- _WHAT YOU WILL DO_
Copy out every one of the following records word for word, with no changes.

Dataset excerpts:
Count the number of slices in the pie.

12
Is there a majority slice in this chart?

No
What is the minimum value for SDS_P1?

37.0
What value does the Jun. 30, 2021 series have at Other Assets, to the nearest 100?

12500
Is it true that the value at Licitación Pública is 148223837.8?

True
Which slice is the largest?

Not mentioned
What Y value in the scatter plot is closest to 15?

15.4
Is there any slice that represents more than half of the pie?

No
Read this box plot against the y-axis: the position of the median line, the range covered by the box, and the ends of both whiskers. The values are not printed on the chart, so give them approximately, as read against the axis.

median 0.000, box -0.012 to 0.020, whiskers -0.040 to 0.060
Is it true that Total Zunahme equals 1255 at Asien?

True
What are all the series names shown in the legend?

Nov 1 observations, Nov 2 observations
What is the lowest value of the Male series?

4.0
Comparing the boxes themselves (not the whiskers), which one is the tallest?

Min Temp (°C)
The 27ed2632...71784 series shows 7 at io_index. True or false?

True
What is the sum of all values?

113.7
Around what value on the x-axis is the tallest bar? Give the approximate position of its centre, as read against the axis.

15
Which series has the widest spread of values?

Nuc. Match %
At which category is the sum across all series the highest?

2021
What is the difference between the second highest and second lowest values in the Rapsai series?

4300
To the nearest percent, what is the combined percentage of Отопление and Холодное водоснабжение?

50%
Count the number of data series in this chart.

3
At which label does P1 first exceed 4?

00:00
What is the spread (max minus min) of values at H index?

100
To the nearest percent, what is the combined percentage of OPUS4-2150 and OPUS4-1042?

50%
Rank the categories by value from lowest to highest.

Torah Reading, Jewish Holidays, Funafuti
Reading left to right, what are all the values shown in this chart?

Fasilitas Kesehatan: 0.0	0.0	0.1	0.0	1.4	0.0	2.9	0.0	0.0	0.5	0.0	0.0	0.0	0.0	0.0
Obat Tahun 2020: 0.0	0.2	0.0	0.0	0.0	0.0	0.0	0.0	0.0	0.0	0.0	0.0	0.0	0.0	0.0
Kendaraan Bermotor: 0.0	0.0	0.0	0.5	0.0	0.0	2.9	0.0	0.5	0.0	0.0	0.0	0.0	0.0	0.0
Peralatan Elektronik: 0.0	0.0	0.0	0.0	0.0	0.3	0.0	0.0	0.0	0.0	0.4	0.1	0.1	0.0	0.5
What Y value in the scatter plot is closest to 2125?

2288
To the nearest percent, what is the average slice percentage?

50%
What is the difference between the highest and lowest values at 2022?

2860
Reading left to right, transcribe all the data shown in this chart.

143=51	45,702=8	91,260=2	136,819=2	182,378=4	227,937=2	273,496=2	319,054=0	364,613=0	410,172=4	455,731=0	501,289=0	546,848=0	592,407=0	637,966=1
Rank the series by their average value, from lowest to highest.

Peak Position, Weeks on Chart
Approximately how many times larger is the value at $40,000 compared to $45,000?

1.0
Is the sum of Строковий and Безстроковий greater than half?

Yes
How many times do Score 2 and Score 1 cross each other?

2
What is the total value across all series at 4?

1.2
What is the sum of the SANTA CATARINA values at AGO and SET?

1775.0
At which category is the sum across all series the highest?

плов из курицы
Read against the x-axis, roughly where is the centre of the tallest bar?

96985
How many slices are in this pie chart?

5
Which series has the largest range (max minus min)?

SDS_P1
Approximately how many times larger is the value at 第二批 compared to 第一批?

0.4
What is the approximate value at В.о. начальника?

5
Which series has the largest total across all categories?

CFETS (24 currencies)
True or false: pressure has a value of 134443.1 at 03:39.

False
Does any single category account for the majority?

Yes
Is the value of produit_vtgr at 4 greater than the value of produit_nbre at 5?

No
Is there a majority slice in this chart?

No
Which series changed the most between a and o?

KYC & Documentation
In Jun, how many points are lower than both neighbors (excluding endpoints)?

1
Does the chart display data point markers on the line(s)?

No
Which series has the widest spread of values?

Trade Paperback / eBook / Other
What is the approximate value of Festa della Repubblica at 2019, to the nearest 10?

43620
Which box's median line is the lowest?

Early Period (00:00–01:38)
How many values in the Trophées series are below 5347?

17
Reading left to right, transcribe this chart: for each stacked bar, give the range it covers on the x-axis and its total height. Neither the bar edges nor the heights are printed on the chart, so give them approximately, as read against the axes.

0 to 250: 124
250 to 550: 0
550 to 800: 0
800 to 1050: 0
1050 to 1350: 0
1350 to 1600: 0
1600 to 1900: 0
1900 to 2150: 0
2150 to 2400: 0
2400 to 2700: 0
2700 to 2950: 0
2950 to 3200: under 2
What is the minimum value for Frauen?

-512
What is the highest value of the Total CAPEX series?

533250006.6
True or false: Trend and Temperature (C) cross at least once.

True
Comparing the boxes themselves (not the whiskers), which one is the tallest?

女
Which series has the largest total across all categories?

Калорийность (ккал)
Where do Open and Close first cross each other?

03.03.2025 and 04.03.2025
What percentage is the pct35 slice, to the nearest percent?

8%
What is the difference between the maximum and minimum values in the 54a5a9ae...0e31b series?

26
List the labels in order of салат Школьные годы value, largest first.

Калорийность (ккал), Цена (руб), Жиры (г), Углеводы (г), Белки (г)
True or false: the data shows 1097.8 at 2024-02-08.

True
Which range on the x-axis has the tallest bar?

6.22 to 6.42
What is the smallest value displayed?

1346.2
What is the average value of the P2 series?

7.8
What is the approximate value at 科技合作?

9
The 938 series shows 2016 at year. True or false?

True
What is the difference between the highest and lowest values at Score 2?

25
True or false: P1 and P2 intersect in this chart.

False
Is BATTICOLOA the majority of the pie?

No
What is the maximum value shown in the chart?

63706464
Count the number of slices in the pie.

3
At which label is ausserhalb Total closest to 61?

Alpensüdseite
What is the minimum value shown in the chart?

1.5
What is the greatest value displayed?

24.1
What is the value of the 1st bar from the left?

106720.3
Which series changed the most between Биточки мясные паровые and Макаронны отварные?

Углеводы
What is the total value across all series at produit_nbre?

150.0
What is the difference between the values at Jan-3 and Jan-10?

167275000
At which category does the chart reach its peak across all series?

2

- _EXPECTED ANSWER_
Count the number of slices in the pie.

12
Is there a majority slice in this chart?

No
What is the minimum value for SDS_P1?

37.0
What value does the Jun. 30, 2021 series have at Other Assets, to the nearest 100?

12500
Is it true that the value at Licitación Pública is 148223837.8?

True
Which slice is the largest?

Not mentioned
What Y value in the scatter plot is closest to 15?

15.4
Is there any slice that represents more than half of the pie?

No
Read this box plot against the y-axis: the position of the median line, the range covered by the box, and the ends of both whiskers. The values are not printed on the chart, so give them approximately, as read against the axis.

median 0.000, box -0.012 to 0.020, whiskers -0.040 to 0.060
Is it true that Total Zunahme equals 1255 at Asien?

True
What are all the series names shown in the legend?

Nov 1 observations, Nov 2 observations
What is the lowest value of the Male series?

4.0
Comparing the boxes themselves (not the whiskers), which one is the tallest?

Min Temp (°C)
The 27ed2632...71784 series shows 7 at io_index. True or false?

True
What is the sum of all values?

113.7
Around what value on the x-axis is the tallest bar? Give the approximate position of its centre, as read against the axis.

15
Which series has the widest spread of values?

Nuc. Match %
At which category is the sum across all series the highest?

2021
What is the difference between the second highest and second lowest values in the Rapsai series?

4300
To the nearest percent, what is the combined percentage of Отопление and Холодное водоснабжение?

50%
Count the number of data series in this chart.

3
At which label does P1 first exceed 4?

00:00
What is the spread (max minus min) of values at H index?

100
To the nearest percent, what is the combined percentage of OPUS4-2150 and OPUS4-1042?

50%
Rank the categories by value from lowest to highest.

Torah Reading, Jewish Holidays, Funafuti
Reading left to right, what are all the values shown in this chart?

Fasilitas Kesehatan: 0.0	0.0	0.1	0.0	1.4	0.0	2.9	0.0	0.0	0.5	0.0	0.0	0.0	0.0	0.0
Obat Tahun 2020: 0.0	0.2	0.0	0.0	0.0	0.0	0.0	0.0	0.0	0.0	0.0	0.0	0.0	0.0	0.0
Kendaraan Bermotor: 0.0	0.0	0.0	0.5	0.0	0.0	2.9	0.0	0.5	0.0	0.0	0.0	0.0	0.0	0.0
Peralatan Elektronik: 0.0	0.0	0.0	0.0	0.0	0.3	0.0	0.0	0.0	0.0	0.4	0.1	0.1	0.0	0.5
What Y value in the scatter plot is closest to 2125?

2288
To the nearest percent, what is the average slice percentage?

50%
What is the difference between the highest and lowest values at 2022?

2860
Reading left to right, transcribe all the data shown in this chart.

143=51	45,702=8	91,260=2	136,819=2	182,378=4	227,937=2	273,496=2	319,054=0	364,613=0	410,172=4	455,731=0	501,289=0	546,848=0	592,407=0	637,966=1
Rank the series by their average value, from lowest to highest.

Peak Position, Weeks on Chart
Approximately how many times larger is the value at $40,000 compared to $45,000?

1.0
Is the sum of Строковий and Безстроковий greater than half?

Yes
How many times do Score 2 and Score 1 cross each other?

2
What is the total value across all series at 4?

1.2
What is the sum of the SANTA CATARINA values at AGO and SET?

1775.0
At which category is the sum across all series the highest?

плов из курицы
Read against the x-axis, roughly where is the centre of the tallest bar?

96985
How many slices are in this pie chart?

5
Which series has the largest range (max minus min)?

SDS_P1
Approximately how many times larger is the value at 第二批 compared to 第一批?

0.4
What is the approximate value at В.о. начальника?

5
Which series has the largest total across all categories?

CFETS (24 currencies)
True or false: pressure has a value of 134443.1 at 03:39.

False
Does any single category account for the majority?

Yes
Is the value of produit_vtgr at 4 greater than the value of produit_nbre at 5?

No
Is there a majority slice in this chart?

No
Which series changed the most between a and o?

KYC & Documentation
In Jun, how many points are lower than both neighbors (excluding endpoints)?

1
Does the chart display data point markers on the line(s)?

No
Which series has the widest spread of values?

Trade Paperback / eBook / Other
What is the approximate value of Festa della Repubblica at 2019, to the nearest 10?

43620
Which box's median line is the lowest?

Early Period (00:00–01:38)
How many values in the Trophées series are below 5347?

17
Reading left to right, transcribe this chart: for each stacked bar, give the range it covers on the x-axis and its total height. Neither the bar edges nor the heights are printed on the chart, so give them approximately, as read against the axes.

0 to 250: 124
250 to 550: 0
550 to 800: 0
800 to 1050: 0
1050 to 1350: 0
1350 to 1600: 0
1600 to 1900: 0
1900 to 2150: 0
2150 to 2400: 0
2400 to 2700: 0
2700 to 2950: 0
2950 to 3200: under 2
What is the minimum value for Frauen?

-512
What is the highest value of the Total CAPEX series?

533250006.6
True or false: Trend and Temperature (C) cross at least once.

True
Comparing the boxes themselves (not the whiskers), which one is the tallest?

女
Which series has the largest total across all categories?

Калорийность (ккал)
Where do Open and Close first cross each other?

03.03.2025 and 04.03.2025
What percentage is the pct35 slice, to the nearest percent?

8%
What is the difference between the maximum and minimum values in the 54a5a9ae...0e31b series?

26
List the labels in order of салат Школьные годы value, largest first.

Калорийность (ккал), Цена (руб), Жиры (г), Углеводы (г), Белки (г)
True or false: the data shows 1097.8 at 2024-02-08.

True
Which range on the x-axis has the tallest bar?

6.22 to 6.42
What is the smallest value displayed?

1346.2
What is the average value of the P2 series?

7.8
What is the approximate value at 科技合作?

9
The 938 series shows 2016 at year. True or false?

True
What is the difference between the highest and lowest values at Score 2?

25
True or false: P1 and P2 intersect in this chart.

False
Is BATTICOLOA the majority of the pie?

No
What is the maximum value shown in the chart?

63706464
Count the number of slices in the pie.

3
At which label is ausserhalb Total closest to 61?

Alpensüdseite
What is the minimum value shown in the chart?

1.5
What is the greatest value displayed?

24.1
What is the value of the 1st bar from the left?

106720.3
Which series changed the most between Биточки мясные паровые and Макаронны отварные?

Углеводы
What is the total value across all series at produit_nbre?

150.0
What is the difference between the values at Jan-3 and Jan-10?

167275000
At which category does the chart reach its peak across all series?

2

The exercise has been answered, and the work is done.